┌──

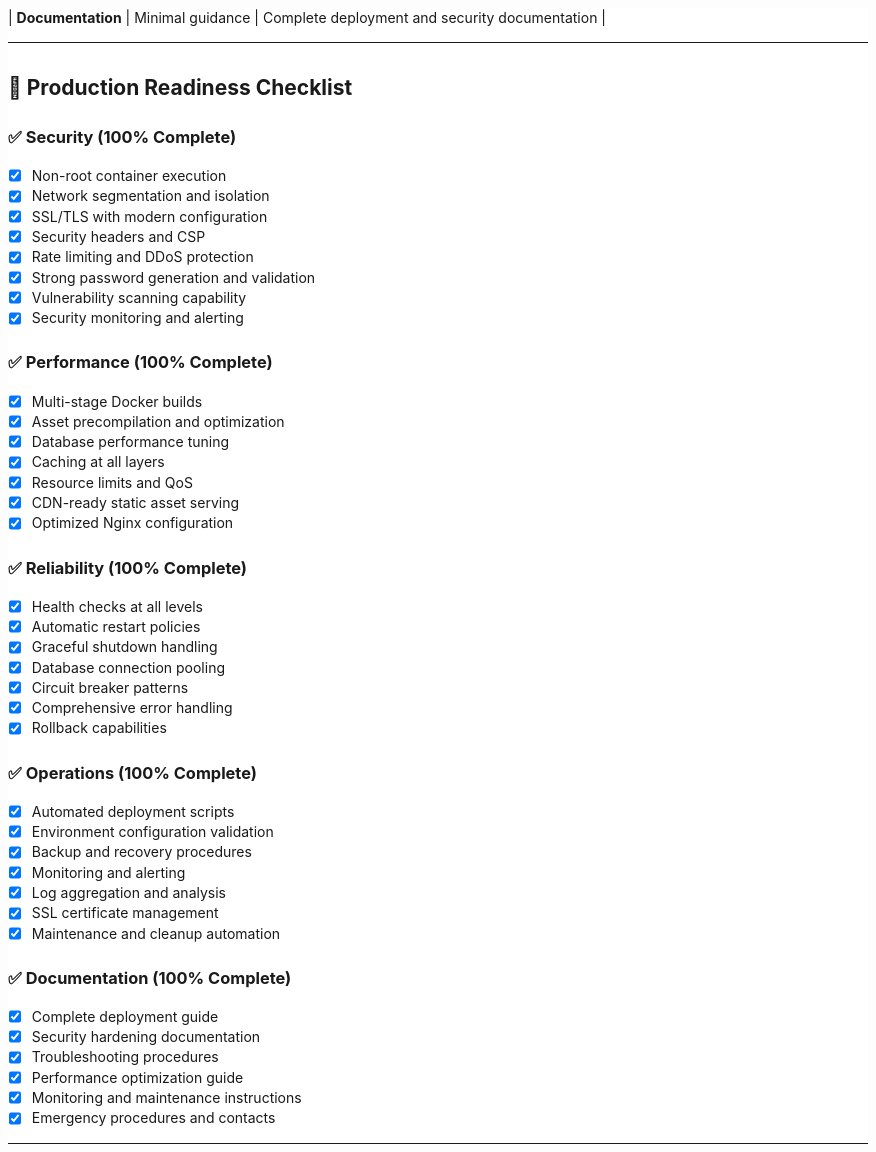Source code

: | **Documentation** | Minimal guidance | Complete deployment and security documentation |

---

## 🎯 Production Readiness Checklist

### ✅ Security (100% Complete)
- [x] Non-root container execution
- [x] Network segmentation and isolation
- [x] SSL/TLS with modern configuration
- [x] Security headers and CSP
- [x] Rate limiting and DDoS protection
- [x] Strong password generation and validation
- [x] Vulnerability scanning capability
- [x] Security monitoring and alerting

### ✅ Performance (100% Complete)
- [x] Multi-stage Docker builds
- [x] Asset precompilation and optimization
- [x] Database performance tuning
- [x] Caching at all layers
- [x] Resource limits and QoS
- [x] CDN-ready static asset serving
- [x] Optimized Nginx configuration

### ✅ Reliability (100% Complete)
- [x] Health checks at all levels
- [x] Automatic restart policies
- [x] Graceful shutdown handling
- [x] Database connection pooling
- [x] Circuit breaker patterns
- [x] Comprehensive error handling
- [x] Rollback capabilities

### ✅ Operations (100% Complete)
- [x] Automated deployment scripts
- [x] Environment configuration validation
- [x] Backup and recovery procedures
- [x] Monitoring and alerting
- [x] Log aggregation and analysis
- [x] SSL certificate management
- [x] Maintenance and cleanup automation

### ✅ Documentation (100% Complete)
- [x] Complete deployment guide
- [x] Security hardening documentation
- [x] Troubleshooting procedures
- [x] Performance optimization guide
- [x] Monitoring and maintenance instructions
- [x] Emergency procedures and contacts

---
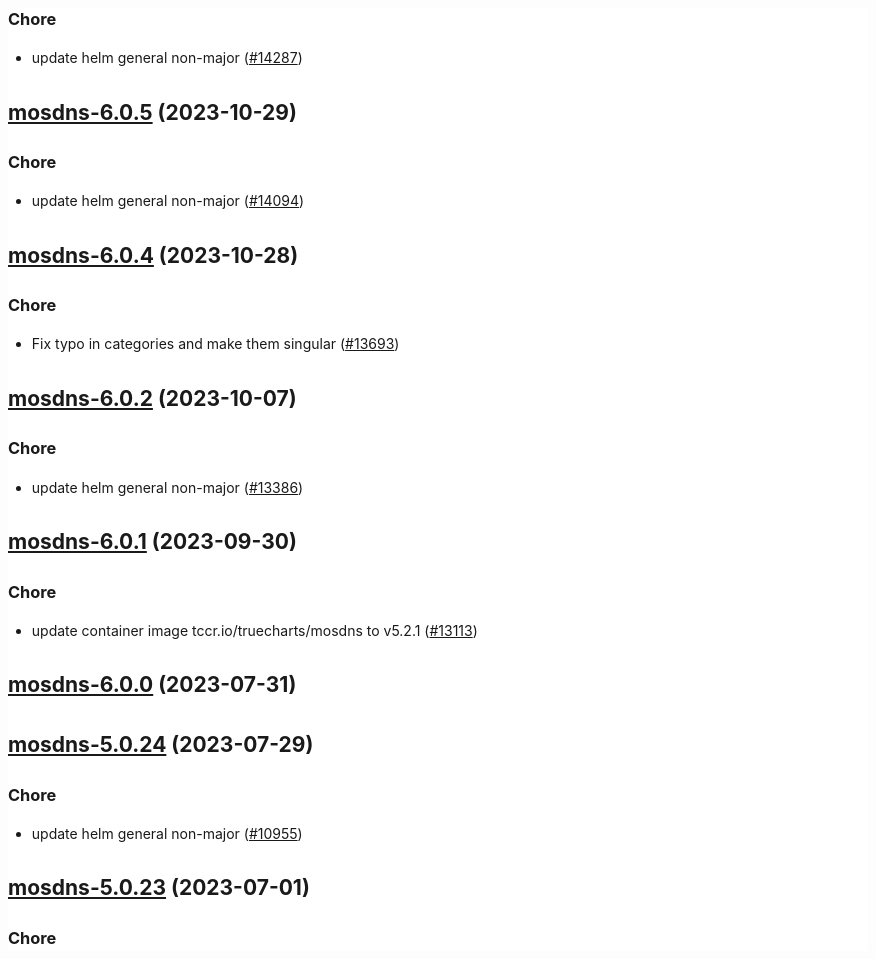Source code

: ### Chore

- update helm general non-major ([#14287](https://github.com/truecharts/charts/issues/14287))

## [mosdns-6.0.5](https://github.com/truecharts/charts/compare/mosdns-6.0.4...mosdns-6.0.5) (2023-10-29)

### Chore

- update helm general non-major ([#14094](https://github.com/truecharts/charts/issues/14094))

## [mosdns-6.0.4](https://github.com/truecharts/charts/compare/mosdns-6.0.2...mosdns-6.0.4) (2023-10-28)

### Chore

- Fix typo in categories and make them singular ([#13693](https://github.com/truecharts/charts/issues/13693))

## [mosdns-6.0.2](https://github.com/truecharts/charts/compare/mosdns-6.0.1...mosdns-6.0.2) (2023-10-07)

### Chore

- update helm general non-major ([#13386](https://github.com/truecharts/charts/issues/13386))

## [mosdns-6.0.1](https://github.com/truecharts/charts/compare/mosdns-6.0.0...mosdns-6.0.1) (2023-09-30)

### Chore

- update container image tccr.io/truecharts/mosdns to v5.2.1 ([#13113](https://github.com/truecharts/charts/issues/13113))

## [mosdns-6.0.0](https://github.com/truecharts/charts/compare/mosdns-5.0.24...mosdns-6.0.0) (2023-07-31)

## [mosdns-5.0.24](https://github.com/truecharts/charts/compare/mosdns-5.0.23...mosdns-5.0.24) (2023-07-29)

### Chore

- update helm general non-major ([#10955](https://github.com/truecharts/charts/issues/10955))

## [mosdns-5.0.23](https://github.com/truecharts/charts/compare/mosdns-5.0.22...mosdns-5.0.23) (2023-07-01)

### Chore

└──
┌──

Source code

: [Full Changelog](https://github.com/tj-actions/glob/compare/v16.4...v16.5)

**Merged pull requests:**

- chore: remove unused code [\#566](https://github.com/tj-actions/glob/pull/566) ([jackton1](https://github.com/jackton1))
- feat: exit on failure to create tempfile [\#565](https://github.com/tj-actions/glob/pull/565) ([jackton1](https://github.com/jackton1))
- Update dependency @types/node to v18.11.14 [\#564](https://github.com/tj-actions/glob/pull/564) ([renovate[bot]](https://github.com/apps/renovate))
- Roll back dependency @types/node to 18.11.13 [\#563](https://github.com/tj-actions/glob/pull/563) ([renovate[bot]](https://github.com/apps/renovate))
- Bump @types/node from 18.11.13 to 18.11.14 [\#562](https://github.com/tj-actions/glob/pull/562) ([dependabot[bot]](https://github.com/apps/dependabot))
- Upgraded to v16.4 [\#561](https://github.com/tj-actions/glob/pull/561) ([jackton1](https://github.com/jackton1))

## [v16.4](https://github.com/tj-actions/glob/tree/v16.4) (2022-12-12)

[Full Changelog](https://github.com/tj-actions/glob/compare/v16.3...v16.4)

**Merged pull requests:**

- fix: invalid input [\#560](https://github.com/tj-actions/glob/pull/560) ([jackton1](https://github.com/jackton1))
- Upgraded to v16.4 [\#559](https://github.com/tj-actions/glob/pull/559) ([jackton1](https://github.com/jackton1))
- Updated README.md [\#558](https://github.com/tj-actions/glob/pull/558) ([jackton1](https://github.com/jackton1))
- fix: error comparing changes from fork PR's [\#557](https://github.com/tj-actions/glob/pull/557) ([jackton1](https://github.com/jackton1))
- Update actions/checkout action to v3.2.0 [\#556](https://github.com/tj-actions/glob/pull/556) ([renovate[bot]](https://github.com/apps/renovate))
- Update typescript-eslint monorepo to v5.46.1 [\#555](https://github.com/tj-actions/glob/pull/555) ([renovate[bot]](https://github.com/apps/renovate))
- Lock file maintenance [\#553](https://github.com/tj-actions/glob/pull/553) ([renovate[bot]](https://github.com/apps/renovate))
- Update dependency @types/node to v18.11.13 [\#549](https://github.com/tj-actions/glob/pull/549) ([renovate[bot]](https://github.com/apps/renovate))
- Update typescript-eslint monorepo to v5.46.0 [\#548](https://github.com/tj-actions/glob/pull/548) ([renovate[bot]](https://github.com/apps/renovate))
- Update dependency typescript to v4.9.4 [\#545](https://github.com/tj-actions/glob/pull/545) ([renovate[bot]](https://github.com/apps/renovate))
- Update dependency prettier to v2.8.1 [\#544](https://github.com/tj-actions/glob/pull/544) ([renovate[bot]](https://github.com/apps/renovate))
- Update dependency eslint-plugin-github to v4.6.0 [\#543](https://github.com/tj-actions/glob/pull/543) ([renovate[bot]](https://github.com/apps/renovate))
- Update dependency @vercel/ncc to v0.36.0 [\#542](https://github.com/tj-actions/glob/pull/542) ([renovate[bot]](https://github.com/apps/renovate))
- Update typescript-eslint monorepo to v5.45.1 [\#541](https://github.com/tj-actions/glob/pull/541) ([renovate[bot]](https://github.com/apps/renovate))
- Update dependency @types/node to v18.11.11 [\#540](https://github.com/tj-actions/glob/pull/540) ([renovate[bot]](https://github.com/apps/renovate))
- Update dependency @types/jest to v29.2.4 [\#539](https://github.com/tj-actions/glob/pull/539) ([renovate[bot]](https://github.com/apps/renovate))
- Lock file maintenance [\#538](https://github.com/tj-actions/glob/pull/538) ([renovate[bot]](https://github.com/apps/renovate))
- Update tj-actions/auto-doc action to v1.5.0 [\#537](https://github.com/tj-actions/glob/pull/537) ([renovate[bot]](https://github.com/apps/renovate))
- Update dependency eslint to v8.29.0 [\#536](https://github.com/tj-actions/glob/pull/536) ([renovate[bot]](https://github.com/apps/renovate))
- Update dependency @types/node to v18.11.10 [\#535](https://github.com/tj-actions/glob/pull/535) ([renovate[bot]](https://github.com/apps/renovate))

└──
┌──

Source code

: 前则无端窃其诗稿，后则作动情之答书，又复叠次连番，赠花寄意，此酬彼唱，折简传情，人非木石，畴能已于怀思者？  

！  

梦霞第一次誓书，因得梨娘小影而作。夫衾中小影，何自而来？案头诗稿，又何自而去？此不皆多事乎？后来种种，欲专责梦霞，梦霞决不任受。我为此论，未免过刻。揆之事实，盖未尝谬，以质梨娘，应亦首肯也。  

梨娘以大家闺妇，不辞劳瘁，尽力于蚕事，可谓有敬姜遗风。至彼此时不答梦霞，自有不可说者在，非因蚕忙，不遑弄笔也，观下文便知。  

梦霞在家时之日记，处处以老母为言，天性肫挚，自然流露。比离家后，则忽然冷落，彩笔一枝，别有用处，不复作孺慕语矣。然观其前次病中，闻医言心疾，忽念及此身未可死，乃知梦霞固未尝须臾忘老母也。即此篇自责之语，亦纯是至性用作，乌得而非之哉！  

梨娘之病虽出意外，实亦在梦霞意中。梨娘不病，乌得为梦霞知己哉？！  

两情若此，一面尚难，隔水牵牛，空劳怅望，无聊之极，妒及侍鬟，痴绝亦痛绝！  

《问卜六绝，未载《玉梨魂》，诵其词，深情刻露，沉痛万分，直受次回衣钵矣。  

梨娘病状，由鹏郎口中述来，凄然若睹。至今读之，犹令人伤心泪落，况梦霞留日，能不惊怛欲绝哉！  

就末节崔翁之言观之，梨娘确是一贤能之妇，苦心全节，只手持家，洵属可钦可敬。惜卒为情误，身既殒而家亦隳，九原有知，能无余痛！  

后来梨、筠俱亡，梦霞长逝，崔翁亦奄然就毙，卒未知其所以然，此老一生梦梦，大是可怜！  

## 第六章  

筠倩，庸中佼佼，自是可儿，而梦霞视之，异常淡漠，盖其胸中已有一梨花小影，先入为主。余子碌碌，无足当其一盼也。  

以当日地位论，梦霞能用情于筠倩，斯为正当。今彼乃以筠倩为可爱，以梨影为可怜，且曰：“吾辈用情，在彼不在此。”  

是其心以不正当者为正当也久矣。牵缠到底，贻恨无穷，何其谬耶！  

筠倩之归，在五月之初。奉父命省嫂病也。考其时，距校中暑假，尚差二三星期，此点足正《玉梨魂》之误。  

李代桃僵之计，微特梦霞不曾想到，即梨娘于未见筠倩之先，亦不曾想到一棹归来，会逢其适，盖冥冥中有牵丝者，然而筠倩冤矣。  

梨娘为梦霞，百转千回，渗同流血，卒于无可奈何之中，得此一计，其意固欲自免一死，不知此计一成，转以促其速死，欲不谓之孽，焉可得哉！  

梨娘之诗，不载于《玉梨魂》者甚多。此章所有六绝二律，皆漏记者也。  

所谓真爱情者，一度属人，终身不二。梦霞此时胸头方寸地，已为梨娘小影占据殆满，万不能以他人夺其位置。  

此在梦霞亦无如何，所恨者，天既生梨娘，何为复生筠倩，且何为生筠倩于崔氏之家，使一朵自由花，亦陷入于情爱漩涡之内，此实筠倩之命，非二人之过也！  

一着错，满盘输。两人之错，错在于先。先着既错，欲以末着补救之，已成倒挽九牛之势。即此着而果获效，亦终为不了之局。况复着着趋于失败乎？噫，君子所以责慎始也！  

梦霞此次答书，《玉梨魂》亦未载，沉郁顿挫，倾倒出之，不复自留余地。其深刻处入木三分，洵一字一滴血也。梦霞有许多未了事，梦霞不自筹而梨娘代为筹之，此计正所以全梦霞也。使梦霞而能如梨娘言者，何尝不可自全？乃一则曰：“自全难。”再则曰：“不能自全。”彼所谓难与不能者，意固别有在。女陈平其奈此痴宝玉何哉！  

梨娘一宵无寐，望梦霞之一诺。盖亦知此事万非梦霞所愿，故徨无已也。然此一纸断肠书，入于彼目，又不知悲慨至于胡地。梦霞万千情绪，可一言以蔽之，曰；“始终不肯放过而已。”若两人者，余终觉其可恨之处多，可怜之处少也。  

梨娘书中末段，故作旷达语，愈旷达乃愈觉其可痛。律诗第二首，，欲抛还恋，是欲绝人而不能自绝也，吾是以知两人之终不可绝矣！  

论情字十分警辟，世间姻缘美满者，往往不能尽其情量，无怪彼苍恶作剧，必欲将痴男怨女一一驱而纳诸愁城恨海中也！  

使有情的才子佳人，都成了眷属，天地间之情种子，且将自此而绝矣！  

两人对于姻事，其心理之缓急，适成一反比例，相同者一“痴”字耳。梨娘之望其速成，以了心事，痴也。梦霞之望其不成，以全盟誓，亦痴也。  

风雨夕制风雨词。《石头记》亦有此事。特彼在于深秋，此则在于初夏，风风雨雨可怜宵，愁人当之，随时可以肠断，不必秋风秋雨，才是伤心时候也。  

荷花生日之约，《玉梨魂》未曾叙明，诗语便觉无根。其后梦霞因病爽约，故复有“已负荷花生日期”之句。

└──

--- Work to complete ---
Filter the listing for the word "Full" and copy every line that holds it.

--- Response area ---
: [Full Changelog](https://github.com/tj-actions/glob/compare/v16.4...v16.5)
[Full Changelog](https://github.com/tj-actions/glob/compare/v16.3...v16.4)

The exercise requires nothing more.